Oversimplified SCP - Ch. 129 - SCP-1152

How do you tell if a raccoon is depressed, and who the heck makes antidepressants for raccoons?

Bah, it's the SCP foundation. They probably have a vending machine that takes quarter-sized bone coins and dispenses raccoon drugs.
 
This is the power of mimetic effects. Despite every sign to show that this scp is more than just a smart raccoon, and the indications of it being a specific agent, the mimetic effect forces them to believe that it is just a slightly strange raccoon.
 
I love SCPs that look like a normal animal, but this is pretty lame.

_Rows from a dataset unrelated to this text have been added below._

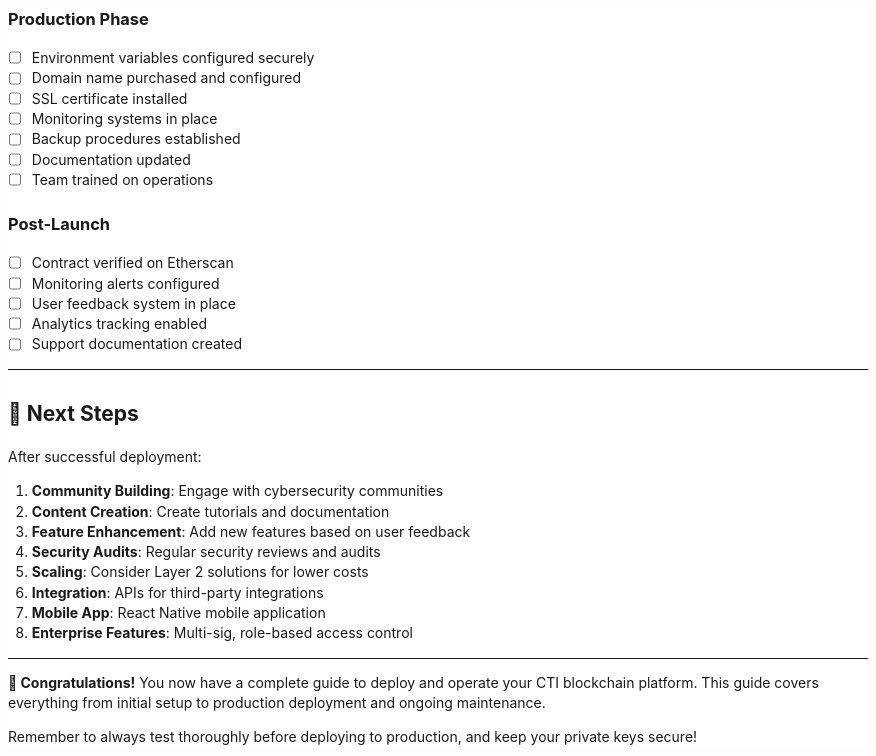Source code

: ### Production Phase
- [ ] Environment variables configured securely
- [ ] Domain name purchased and configured
- [ ] SSL certificate installed
- [ ] Monitoring systems in place
- [ ] Backup procedures established
- [ ] Documentation updated
- [ ] Team trained on operations

### Post-Launch
- [ ] Contract verified on Etherscan
- [ ] Monitoring alerts configured
- [ ] User feedback system in place
- [ ] Analytics tracking enabled
- [ ] Support documentation created

---

## 🎯 Next Steps

After successful deployment:

1. **Community Building**: Engage with cybersecurity communities
2. **Content Creation**: Create tutorials and documentation
3. **Feature Enhancement**: Add new features based on user feedback
4. **Security Audits**: Regular security reviews and audits
5. **Scaling**: Consider Layer 2 solutions for lower costs
6. **Integration**: APIs for third-party integrations
7. **Mobile App**: React Native mobile application
8. **Enterprise Features**: Multi-sig, role-based access control

---

**🎉 Congratulations!** You now have a complete guide to deploy and operate your CTI blockchain platform. This guide covers everything from initial setup to production deployment and ongoing maintenance.

Remember to always test thoroughly before deploying to production, and keep your private keys secure!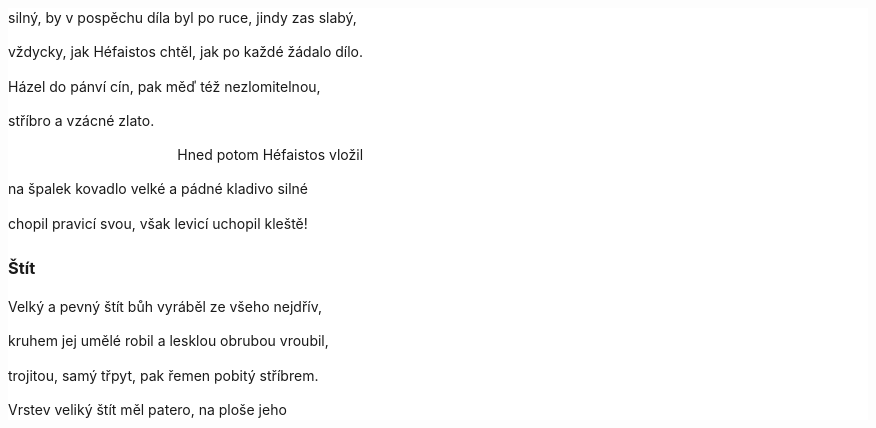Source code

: <section>

silný, by v pospěchu díla byl po ruce, jindy zas slabý,

</section>

<section>

vždycky, jak Héfaistos chtěl, jak po každé žádalo dílo.

</section>

<section>

Házel do pánví cín, pak měď též nezlomitelnou,

</section>

<section>

stříbro a vzácné zlato.

</section>

<section>

                                           Hned potom Héfaistos vložil

</section>

<section>

na špalek kovadlo velké a pádné kladivo silné

</section>

<section>

chopil pravicí svou, však levicí uchopil kleště!

### Štít

</section>

<section>

Velký a pevný štít bůh vyráběl ze všeho nejdřív,

</section>

<section>

kruhem jej umělé robil a lesklou obrubou vroubil,

</section>

<section>

trojitou, samý třpyt, pak řemen pobitý stříbrem.

Vrstev veliký štít měl patero, na ploše jeho

</section>

<section>

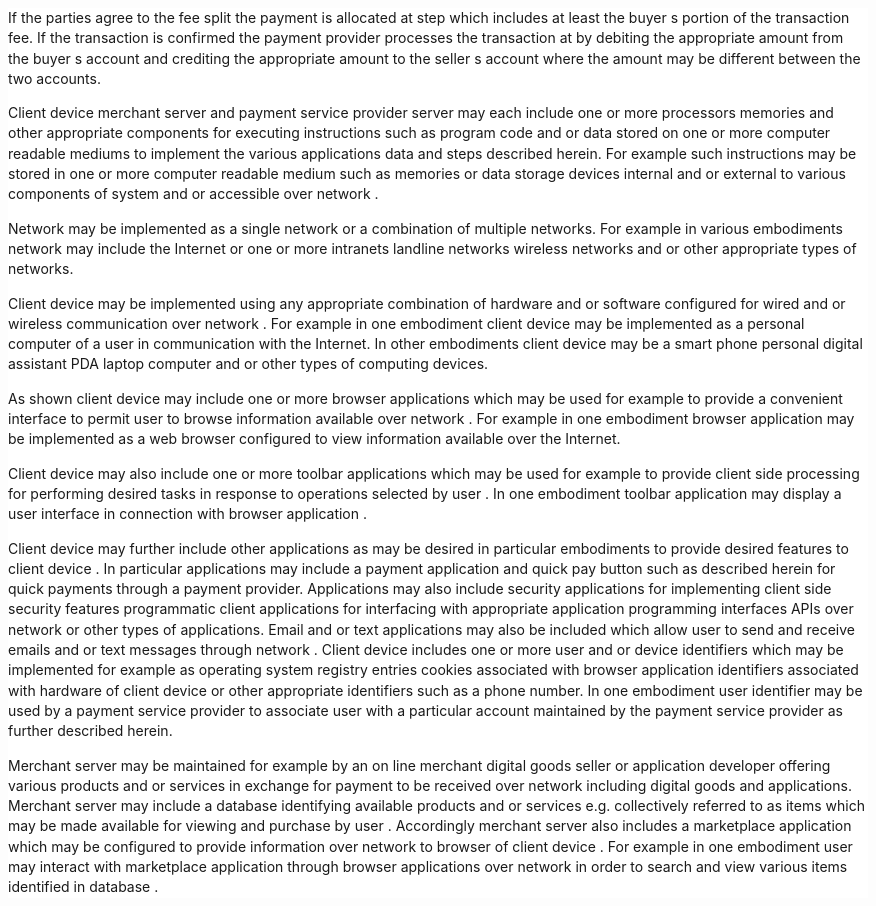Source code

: If the parties agree to the fee split the payment is allocated at step which includes at least the buyer s portion of the transaction fee. If the transaction is confirmed the payment provider processes the transaction at by debiting the appropriate amount from the buyer s account and crediting the appropriate amount to the seller s account where the amount may be different between the two accounts.

Client device merchant server and payment service provider server may each include one or more processors memories and other appropriate components for executing instructions such as program code and or data stored on one or more computer readable mediums to implement the various applications data and steps described herein. For example such instructions may be stored in one or more computer readable medium such as memories or data storage devices internal and or external to various components of system and or accessible over network .

Network may be implemented as a single network or a combination of multiple networks. For example in various embodiments network may include the Internet or one or more intranets landline networks wireless networks and or other appropriate types of networks.

Client device may be implemented using any appropriate combination of hardware and or software configured for wired and or wireless communication over network . For example in one embodiment client device may be implemented as a personal computer of a user in communication with the Internet. In other embodiments client device may be a smart phone personal digital assistant PDA laptop computer and or other types of computing devices.

As shown client device may include one or more browser applications which may be used for example to provide a convenient interface to permit user to browse information available over network . For example in one embodiment browser application may be implemented as a web browser configured to view information available over the Internet.

Client device may also include one or more toolbar applications which may be used for example to provide client side processing for performing desired tasks in response to operations selected by user . In one embodiment toolbar application may display a user interface in connection with browser application .

Client device may further include other applications as may be desired in particular embodiments to provide desired features to client device . In particular applications may include a payment application and quick pay button such as described herein for quick payments through a payment provider. Applications may also include security applications for implementing client side security features programmatic client applications for interfacing with appropriate application programming interfaces APIs over network or other types of applications. Email and or text applications may also be included which allow user to send and receive emails and or text messages through network . Client device includes one or more user and or device identifiers which may be implemented for example as operating system registry entries cookies associated with browser application identifiers associated with hardware of client device or other appropriate identifiers such as a phone number. In one embodiment user identifier may be used by a payment service provider to associate user with a particular account maintained by the payment service provider as further described herein.

Merchant server may be maintained for example by an on line merchant digital goods seller or application developer offering various products and or services in exchange for payment to be received over network including digital goods and applications. Merchant server may include a database identifying available products and or services e.g. collectively referred to as items which may be made available for viewing and purchase by user . Accordingly merchant server also includes a marketplace application which may be configured to provide information over network to browser of client device . For example in one embodiment user may interact with marketplace application through browser applications over network in order to search and view various items identified in database .
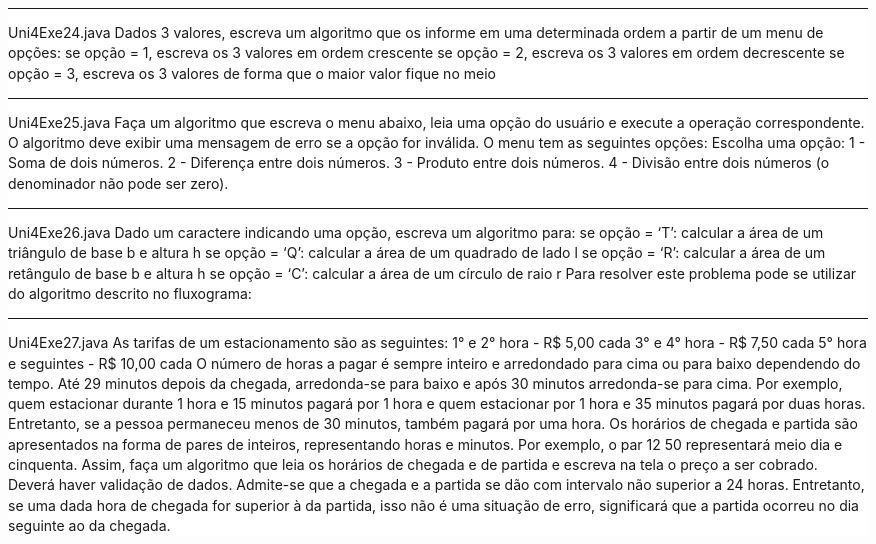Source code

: ________________________________________
Uni4Exe24.java
Dados 3 valores, escreva um algoritmo que os informe em uma determinada ordem a partir de um menu de opções:
se opção = 1, escreva os 3 valores em ordem crescente
se opção = 2, escreva os 3 valores em ordem decrescente
se opção = 3, escreva os 3 valores de forma que o maior valor fique no meio
________________________________________
Uni4Exe25.java
Faça um algoritmo que escreva o menu abaixo, leia uma opção do usuário e execute a operação correspondente. O algoritmo deve exibir uma mensagem de erro se a opção for inválida. O menu tem as seguintes opções:
Escolha uma opção:
1 - Soma de dois números.
2 - Diferença entre dois números.
3 - Produto entre dois números.
4 - Divisão entre dois números (o denominador não pode ser zero).
________________________________________
Uni4Exe26.java
Dado um caractere indicando uma opção, escreva um algoritmo para:
se opção = ‘T’: calcular a área de um triângulo de base b e altura h
se opção = ‘Q’: calcular a área de um quadrado de lado l
se opção = ‘R’: calcular a área de um retângulo de base b e altura h
se opção = ‘C’: calcular a área de um círculo de raio r
Para resolver este problema pode se utilizar do algoritmo descrito no fluxograma:
 
________________________________________
Uni4Exe27.java
As tarifas de um estacionamento são as seguintes:
1° e 2° hora - R$ 5,00 cada
3° e 4° hora - R$ 7,50 cada
5° hora e seguintes - R$ 10,00 cada
O número de horas a pagar é sempre inteiro e arredondado para cima ou para baixo dependendo do tempo. Até 29 minutos depois da chegada, arredonda-se para baixo e após 30 minutos arredonda-se para cima. Por exemplo, quem estacionar durante 1 hora e 15 minutos pagará por 1 hora e quem estacionar por 1 hora e 35 minutos pagará por duas horas. Entretanto, se a pessoa permaneceu menos de 30 minutos, também pagará por uma hora. Os horários de chegada e partida são apresentados na forma de pares de inteiros, representando horas e minutos. Por exemplo, o par 12 50 representará meio dia e cinquenta. Assim, faça um algoritmo que leia os horários de chegada e de partida e escreva na tela o preço a ser cobrado. Deverá haver validação de dados. Admite-se que a chegada e a partida se dão com intervalo não superior a 24 horas. Entretanto, se uma dada hora de chegada for superior à da partida, isso não é uma situação de erro, significará que a partida ocorreu no dia seguinte ao da chegada.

Only a common but smart raccoon, come on.
 
I'm not sure this media format is the best for this SCP. Visually, it makes the Foundation seem extra dumb.
"All signs point to not-racoon but let's just ignore that. Infohazard? Cognihazard? What are those? Are they tasty?"
 
The foundation should recruit the racoon

An intelligent racoon would be a great agent, and he has shown capacity to infiltrate human installations
 
It's not that the foundation is dumb in this instance. They're definitely dumb and incompetent very often, but the entire nature of this SCP is that no matter what it does, you can't help but see it and think of it as a raccoon.
 
Phone screen reads "yome", which literally means "bride", but can sometimes be used to refer to a person's wife in a romantic way.
It kinda translates contextually into "you will always be my bride".
I'm still learning my runes though, so it's not 100% accurate.
 
@alannondarklord TBH I felt the complete opposite: because you can visually see it's a person, yet the Foundation insist that no matter what happens he's a racoon, even with the amount of people that are resistant to cognito and infohazards there, I feel even more dread.

It's such a powerful anomally he's fallen prey to that everything and anything that he does, he'll just be taken as a common racoon.
Previously you could maybe say "oh, he's just a human that was turned into a racoon, with some characteristics from his humanity that he somehow still has". Now it's "oh shit, it's just a normal person that can't, under apparently any condition, be identified or it's actions understood as a surprisingly able common racoon".

Yeah, the ambiguity of the text version certainly has a charm of it's own, in trying to understand just what happens and having to decide for yourself how it all works, but for me, just the sheer despair of the situation in here makes the story work as well.